A felicidade toma o lugar da ansiedade, seu coração se acelera. – Claro. Vou coloca agora mesmo. – Então ela se inclina para frente e começa o trabalho. Com extremo cuidado encaixa a abertura dos olhos aos do cadáver, então nariz com nariz e boca com boca. Coloca a mão sob a nuca, levantando-a devagar para encaixar a parte de trás da mascara. Por fim, aproxima as bordas de forma que não formem pregas.
Pronto? Eu já posso ver?
A voz é cheia de ansiedade. A ruiva dá um passo para trás, observa o conjunto e pula da cama, caminhando apressada para a mesa de madeira mais uma vez. – Calma, só falta uma coisa. – Tira de uma das gavetas um pente e um espelho. Volta rapidamente para a cama e arruma os cabelos negros que pertenciam a outra pessoa. Por fim, coloca o espelho a altura do rosto da múmia e sorri.
É linda... Agora eu estou bonita também, Vibo. Agora eu tenho um rosto, como todo mundo.
Tais palavras fazem uma solitária lágrima rolar a face rosada daquela que é uma e nenhuma. Ela afirma com a cabeça. – Você está perfeita. – Murmura, enquanto passa os dedos lentamente sobre o rosto novo do cadáver... Jean se levanta e por um momento o peso do mundo parece cair sobre seus ombros.
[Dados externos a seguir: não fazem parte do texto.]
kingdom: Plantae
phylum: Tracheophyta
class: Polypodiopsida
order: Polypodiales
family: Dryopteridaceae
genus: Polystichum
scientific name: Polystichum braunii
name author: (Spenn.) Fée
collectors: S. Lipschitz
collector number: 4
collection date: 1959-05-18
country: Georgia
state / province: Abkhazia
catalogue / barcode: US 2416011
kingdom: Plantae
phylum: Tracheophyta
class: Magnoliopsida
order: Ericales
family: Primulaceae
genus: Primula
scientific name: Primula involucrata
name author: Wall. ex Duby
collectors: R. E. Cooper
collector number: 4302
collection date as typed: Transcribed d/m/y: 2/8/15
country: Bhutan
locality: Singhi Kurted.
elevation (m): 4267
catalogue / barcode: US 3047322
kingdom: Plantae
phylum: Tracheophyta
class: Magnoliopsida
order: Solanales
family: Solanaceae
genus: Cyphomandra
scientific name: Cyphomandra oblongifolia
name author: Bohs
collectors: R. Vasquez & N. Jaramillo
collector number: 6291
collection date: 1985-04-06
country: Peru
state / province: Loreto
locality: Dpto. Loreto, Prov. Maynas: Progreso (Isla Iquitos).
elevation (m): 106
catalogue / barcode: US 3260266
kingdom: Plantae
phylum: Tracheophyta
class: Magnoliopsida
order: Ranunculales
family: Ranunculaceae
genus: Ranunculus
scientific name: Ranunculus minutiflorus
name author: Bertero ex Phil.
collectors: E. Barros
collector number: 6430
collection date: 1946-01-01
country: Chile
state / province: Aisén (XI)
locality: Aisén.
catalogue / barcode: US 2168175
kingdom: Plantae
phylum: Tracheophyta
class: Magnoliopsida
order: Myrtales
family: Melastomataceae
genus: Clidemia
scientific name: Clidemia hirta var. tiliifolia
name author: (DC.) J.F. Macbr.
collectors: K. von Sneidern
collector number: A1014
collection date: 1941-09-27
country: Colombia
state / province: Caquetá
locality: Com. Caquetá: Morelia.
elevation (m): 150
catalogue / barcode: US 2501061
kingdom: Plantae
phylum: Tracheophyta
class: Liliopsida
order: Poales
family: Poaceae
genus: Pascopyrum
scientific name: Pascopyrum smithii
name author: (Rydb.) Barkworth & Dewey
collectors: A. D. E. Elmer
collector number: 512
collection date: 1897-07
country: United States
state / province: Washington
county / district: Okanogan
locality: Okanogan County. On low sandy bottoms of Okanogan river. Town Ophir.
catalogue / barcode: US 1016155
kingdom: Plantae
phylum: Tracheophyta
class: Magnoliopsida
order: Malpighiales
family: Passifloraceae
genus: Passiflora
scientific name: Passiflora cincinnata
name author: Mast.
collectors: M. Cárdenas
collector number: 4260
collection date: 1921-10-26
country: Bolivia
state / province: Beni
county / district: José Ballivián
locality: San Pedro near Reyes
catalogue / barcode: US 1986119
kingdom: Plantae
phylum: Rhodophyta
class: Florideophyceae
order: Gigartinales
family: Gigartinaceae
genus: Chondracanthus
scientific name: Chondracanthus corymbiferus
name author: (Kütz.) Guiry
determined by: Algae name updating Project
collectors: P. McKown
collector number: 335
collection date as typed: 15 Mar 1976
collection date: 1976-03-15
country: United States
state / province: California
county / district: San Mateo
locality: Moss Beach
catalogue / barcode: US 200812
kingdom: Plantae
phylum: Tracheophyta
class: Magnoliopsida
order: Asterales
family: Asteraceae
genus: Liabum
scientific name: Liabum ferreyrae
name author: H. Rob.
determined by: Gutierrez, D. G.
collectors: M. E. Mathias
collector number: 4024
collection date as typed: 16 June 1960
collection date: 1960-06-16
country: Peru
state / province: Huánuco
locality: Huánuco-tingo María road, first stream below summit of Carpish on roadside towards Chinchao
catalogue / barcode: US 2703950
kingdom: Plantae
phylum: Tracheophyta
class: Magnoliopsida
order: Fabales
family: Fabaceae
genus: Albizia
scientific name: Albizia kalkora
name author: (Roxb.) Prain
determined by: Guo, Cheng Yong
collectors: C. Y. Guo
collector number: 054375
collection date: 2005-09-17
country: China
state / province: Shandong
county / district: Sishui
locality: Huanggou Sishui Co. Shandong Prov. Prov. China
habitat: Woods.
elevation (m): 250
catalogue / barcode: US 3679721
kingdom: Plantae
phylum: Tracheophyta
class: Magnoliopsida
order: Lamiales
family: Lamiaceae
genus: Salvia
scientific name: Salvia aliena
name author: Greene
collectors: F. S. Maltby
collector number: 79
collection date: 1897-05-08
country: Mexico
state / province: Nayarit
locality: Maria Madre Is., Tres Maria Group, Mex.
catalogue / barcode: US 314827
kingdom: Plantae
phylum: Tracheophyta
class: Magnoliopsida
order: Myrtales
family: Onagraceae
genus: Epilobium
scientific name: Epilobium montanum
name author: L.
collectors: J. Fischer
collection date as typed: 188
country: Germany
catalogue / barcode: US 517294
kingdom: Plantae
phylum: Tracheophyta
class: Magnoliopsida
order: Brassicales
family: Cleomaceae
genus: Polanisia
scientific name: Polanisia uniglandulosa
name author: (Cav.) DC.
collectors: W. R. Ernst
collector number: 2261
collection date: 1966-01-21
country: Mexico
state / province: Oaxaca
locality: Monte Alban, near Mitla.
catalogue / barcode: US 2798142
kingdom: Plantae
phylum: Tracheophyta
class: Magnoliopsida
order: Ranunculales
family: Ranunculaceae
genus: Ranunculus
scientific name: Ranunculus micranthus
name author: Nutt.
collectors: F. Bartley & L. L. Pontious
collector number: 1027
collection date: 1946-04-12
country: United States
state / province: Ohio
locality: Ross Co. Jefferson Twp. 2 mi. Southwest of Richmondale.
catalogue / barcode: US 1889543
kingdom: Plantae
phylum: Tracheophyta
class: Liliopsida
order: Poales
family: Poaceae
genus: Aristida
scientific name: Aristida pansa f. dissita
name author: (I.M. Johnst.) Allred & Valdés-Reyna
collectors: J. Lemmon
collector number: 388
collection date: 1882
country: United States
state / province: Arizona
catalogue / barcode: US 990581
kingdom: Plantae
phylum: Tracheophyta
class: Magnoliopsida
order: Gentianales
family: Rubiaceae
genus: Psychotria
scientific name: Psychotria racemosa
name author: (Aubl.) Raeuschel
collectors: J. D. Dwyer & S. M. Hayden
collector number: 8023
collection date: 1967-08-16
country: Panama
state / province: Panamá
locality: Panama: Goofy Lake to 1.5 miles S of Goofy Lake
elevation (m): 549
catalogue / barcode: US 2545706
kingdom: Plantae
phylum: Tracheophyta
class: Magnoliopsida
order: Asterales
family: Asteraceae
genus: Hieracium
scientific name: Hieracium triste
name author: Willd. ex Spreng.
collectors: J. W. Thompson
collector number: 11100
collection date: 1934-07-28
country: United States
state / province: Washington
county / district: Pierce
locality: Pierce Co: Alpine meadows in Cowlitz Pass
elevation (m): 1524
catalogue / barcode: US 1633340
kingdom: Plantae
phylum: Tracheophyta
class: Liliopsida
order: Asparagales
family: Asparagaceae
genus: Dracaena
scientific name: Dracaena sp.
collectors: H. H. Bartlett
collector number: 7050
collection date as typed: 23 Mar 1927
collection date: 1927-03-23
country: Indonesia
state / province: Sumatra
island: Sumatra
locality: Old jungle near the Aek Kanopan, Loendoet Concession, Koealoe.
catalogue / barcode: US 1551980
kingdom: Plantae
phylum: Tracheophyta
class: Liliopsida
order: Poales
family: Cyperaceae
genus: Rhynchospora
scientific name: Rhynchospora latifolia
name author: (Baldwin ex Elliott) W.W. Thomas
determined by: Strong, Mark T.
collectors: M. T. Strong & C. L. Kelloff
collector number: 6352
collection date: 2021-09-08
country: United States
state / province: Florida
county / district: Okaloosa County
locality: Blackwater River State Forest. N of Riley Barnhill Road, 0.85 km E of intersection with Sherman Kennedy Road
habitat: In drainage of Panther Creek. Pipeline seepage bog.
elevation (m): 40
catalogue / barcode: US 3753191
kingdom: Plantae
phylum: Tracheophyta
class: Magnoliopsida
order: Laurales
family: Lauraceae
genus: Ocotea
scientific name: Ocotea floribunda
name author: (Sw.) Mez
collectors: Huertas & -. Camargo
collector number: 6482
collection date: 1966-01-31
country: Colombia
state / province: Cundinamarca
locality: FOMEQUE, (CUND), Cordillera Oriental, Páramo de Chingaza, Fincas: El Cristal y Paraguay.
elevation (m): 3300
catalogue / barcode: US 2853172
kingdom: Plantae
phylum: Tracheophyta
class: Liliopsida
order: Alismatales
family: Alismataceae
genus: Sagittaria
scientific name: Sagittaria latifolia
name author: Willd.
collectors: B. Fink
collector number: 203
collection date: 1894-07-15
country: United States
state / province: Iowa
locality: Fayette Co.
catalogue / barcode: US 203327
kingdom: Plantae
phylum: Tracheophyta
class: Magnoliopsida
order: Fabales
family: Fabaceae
Seus passos são lentos até a mesa, onde deixa o pente e o espelho, e pega o controle.
Para aos pés da cama e começa a apertar botões. A tampa de fecha sem ruídos, mas é possível ouvir o ar girando dentro da caixa, sendo extraído da mesma e levado para longe dali. Devagar, o caixão começa a subir para sua posição original, enquanto isso, Jean se acomoda em sua cama, puxando os lençóis para sobre o corpo e abraçando o travesseiro.
Um click surdo, a musica para, o disco acabou. Jean corre os dedos sobre o controle, aperta um botão e uma grossa camada, como uma cortina de ferro começa a se colocar sobre a parede de vidro que antes mostrava as luzes noturnas de uma cidade que, infelizmente, raramente dorme. A ruiva bate palmas, as luzes fluorescentes do quarto se apagam e ela suspira.
Boa noite, Vibo.
O sorriso é inevitável. O quarto está escuro, exceto pelas luzes dos aparelhos, pequenos focos vermelhos e verdes, furtivos como olhos de gato num cemitério. – Boa noite, Paso. –Sussurrou.
No silencio do tumulo, a mulher viva desliza para um sono sem sonhos como o sono dos mortos.